Results from above and other studies on air-water behaviour led to the establishment of current guidelines for the design and location of air-release devices proposed by the American Water Works Association (2016) and by Deltares (2016). However, these recommendations are mostly based on empirical knowledge gathered over time. Current numerical models are not able to support or complement these guidelines, since these models do not estimate the location of entrapped air pockets in a network.

Cabrera-Bejar and Tzatchkov (2009) proposed using the Stormwater Management Model (SWMM) as an inexpensive tool to simulate IWS, since it is a freely available and open-source software that simulates both free surface and pressurized flows using the Preissmann slot method. Campisano, Gullotta, and Modica (2019) continued Cabrera’s work, further validating SWMM for an IWS context and proposed a pressure-driven demand implementation adapted to water supply applications. However, none of the previously mentioned contributions introduced the air phase in a free surface flow model nor aimed to detect, locate and quantify entrapped air pockets.

Ferreira et al. (2022) proposed a methodology to detect and locate entrapped air pockets using SWMM model without modifying the subroutine for flow rate calculations. Ferreira et al. (2023) incorporated the ideal gas law model into SWMM as a proof of concept and concluded that SWMM’s enhanced version (AirSWMM) results can accurately describe the air phase. The application of the AirSWWM model has major benefits over the original SWWM. The first is the detection and quantification air pockets created at high points and along pipes during pipe filling events, functionality that the original SWWM did not have. For instance, this enables the improved determination of the location and size of air valves. Secondly, a better description of air–water interaction during the filling process allows more accurate predictions of pressure variations and of the waterfront arrival time along the network, improving for instance the assessment of the water supply equity when existing water demands, by including the filling stage. Moreover, the use of this model provides additional knowledge for better zoning intermittent water supply systems. Ferreira et al. (2022) methodology was further improved with entrapped air pocket dynamics, namely movement, entrainment and compression/expansion. Even though the methodology is transferable to pipe networks, it was only experimentally validated for a single pipe with an intermediate high point (Ferreira et al. 2024).

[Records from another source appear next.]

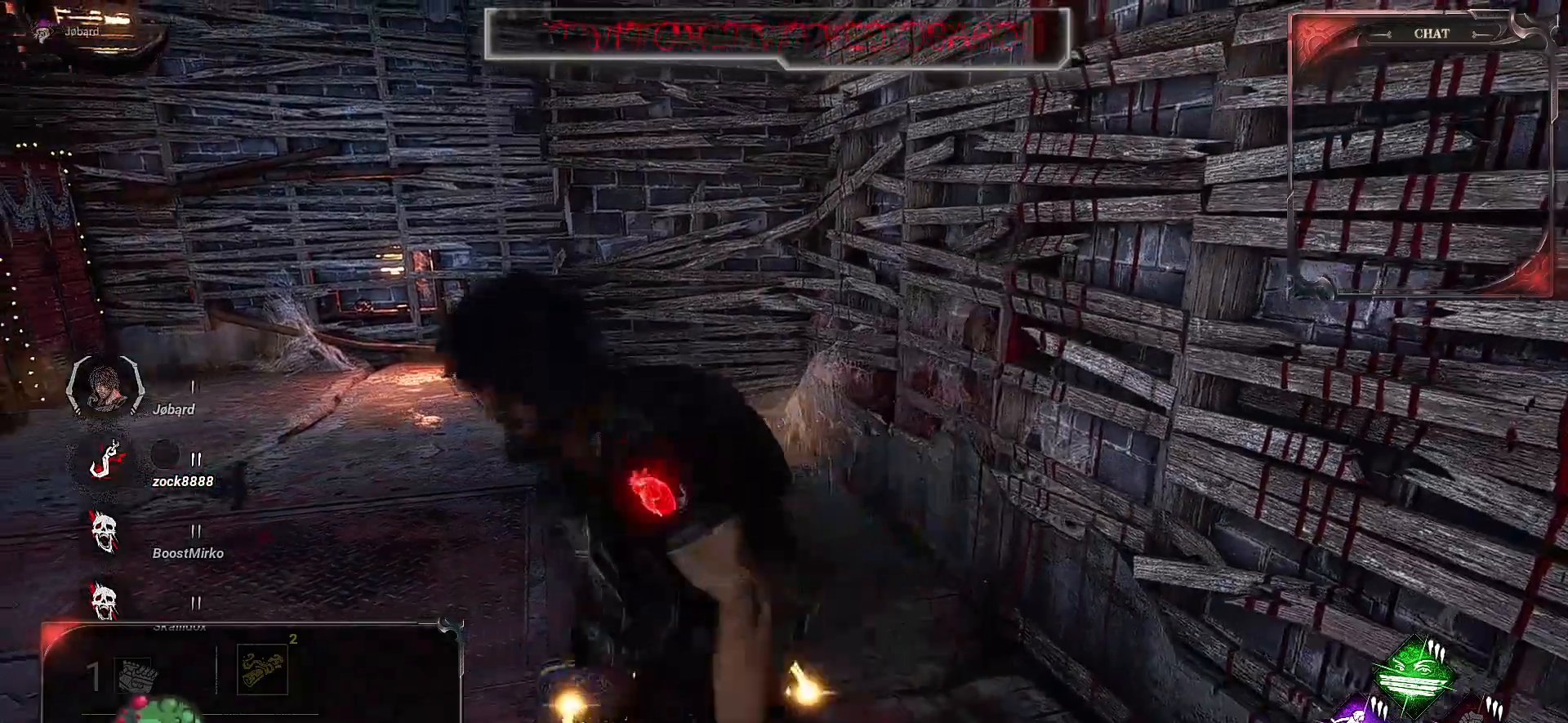
{"keys": ["z"], "mouse": [], "events": [[17, "z", "down"], [283, "q", "up"]]}
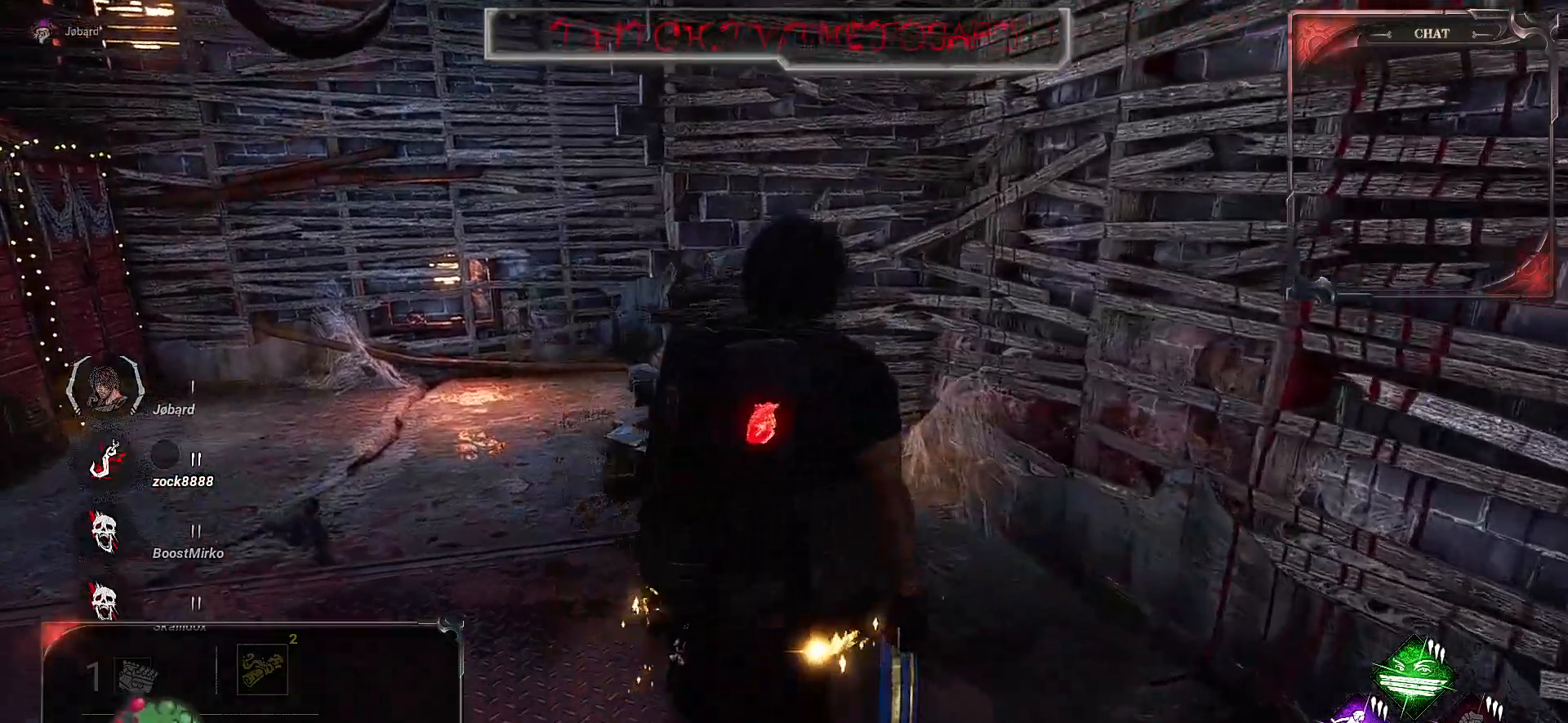
{"keys": ["q", "z"], "mouse": [], "events": [[383, "q", "down"]]}
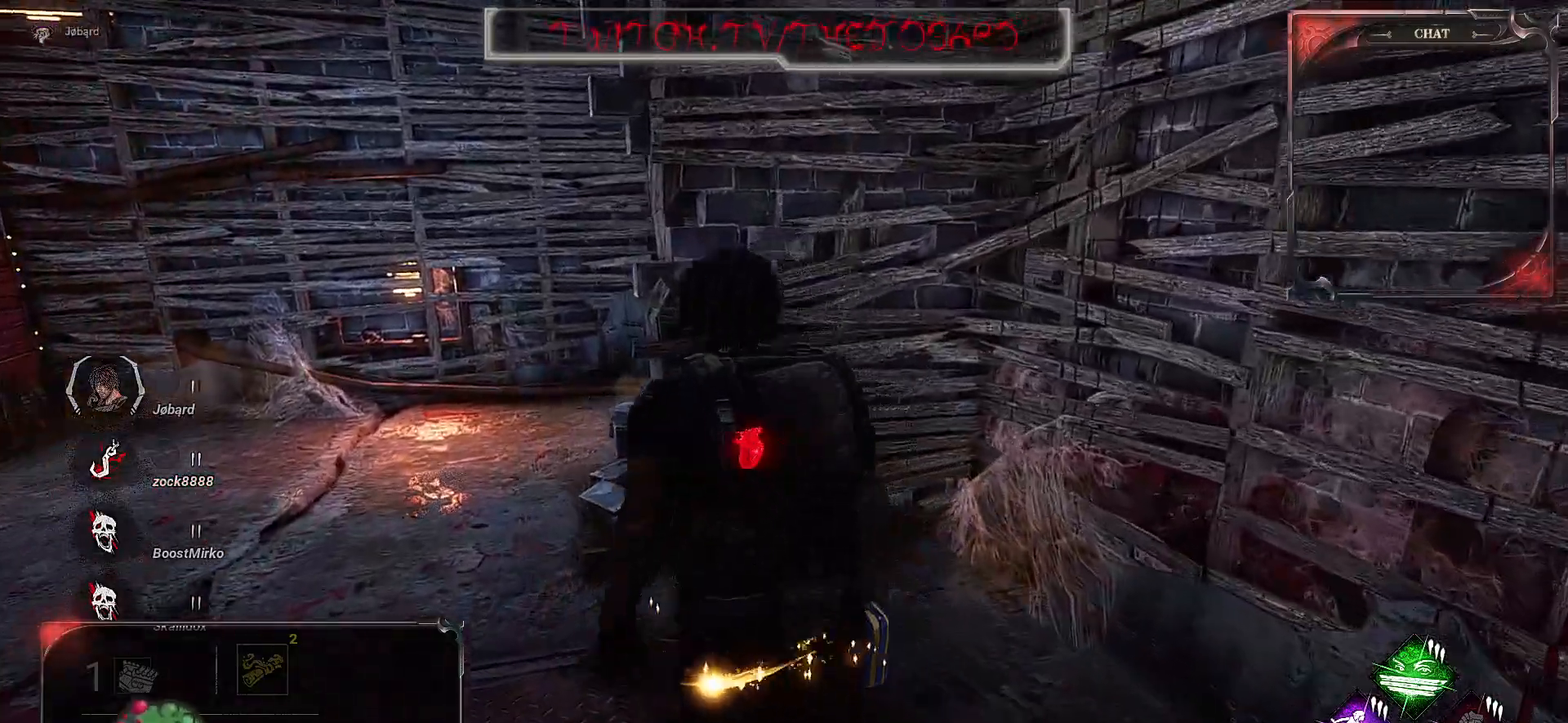
{"keys": ["q", "z"], "mouse": [], "events": []}
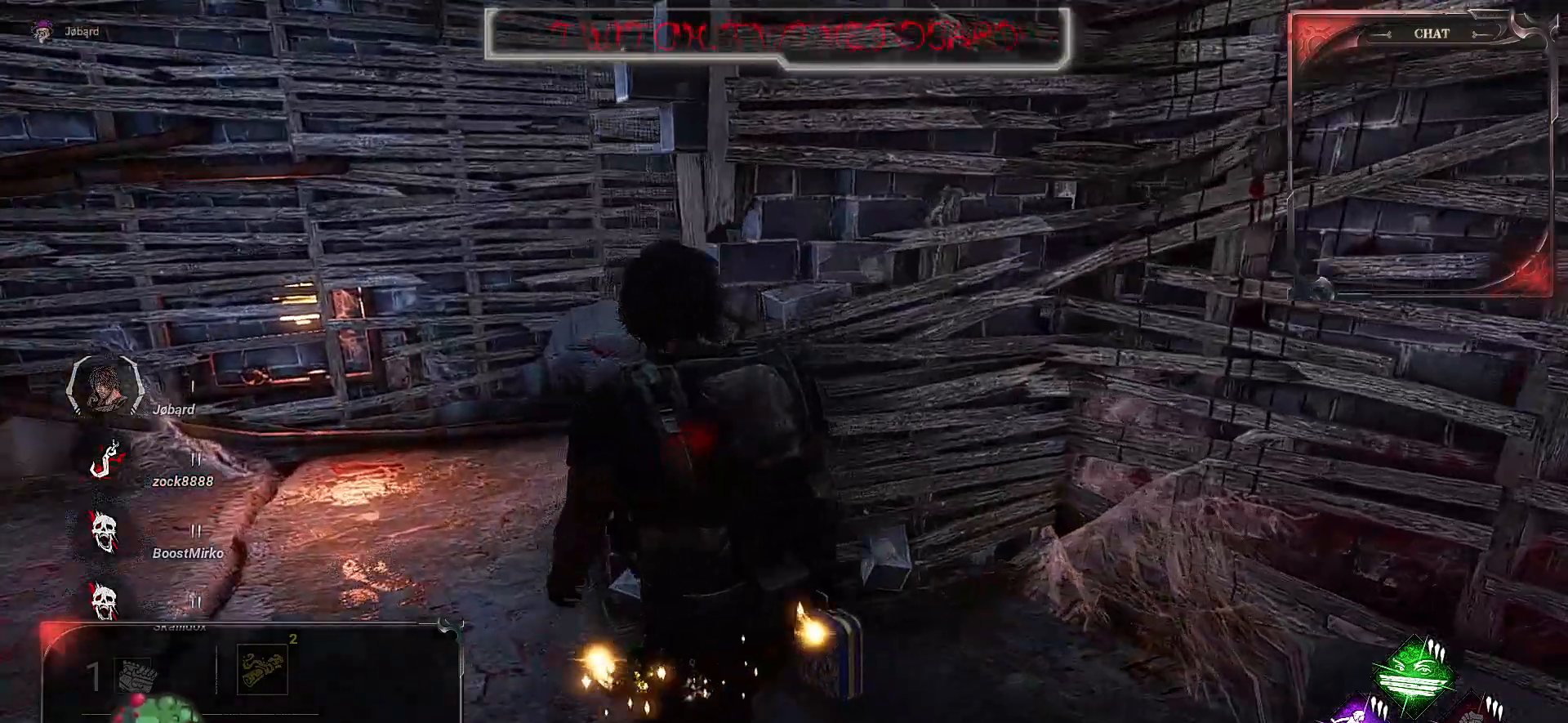
{"keys": ["q", "z"], "mouse": [], "events": []}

This paper presents the application of the AirSWMM model (Ferreira et al. 2024) to an experimental pipe network. Different pipe-filling conditions and network configurations are tested. Pressure-head measurements and video recordings are carried out at different network locations to assess AirSWMM model performance when applied to a pipe network with air entrapment conditions. The obtained results are analysed and compared with collected data, in terms of different air pockets’ locations and sizes, resulting in new insights on how these pockets are created in a pipe network. The corresponding AirSWMM model limitations are discussed too.

The outline of the paper is as follows. Section 2 describes the experimental data collection and corresponding analysis. Section 3 provides a summary of the original SWMM and the AirSWMM model. Section 4 presents the input parameters, shows the validation results by using the proposed model and discusses the positions of the final entrapped air pockets in comparison to the experimentally observed. A brief discussion of the model’s applicability is presented in Section 5 and the conclusions are presented in Section 6.

2. Experimental analysis

This section describes the experimental rig and the equipment used for data collection (2.1) Collected data on pressure-head measurements and entrapped air pocket volumes are then presented and analysed in detail in sections 2.2 and 2.3 , respectively.

2.1. Experimental rig and instrumentation

The experimental rig, schematized in Figure 1, is composed of a set of acrylic pipes, an elevated water tank, a fast-opening valve and acrylic plates. The pipe inner diameter is D_P = 21 mm with a wall thickness of 2 mm. The system, fixed longitudinally, features a main pipe and a side pipe to replicate a small-scale looped system. A high point is installed at two different locations with a height of 0.1 m and pipes with 45º angles with the horizontal plane. The system is gravity-supplied by a 50 L tank located at the upstream end. A fast-opening ball valve, with a 20 mm inner diameter, is installed at the upstream end, 0.2 m from the water tank (Node 1). Centrally drilled acrylic plates with diameters of d = 2.2, 3.0 and 4.5 mm are installed at the downstream end of the pipe (Node 8) to restrict the airflow during the filling process. The extreme case is also tested by not introducing any orifice at the downstream end, allowing a free discharge into the atmosphere (considered to be d = 21 mm). Orifice sizes larger than d = 4.5 mm are not tested, since they behave as if there are no air release constraints, not showing relevant air pressure-head variations (Ferreira et al. 2023).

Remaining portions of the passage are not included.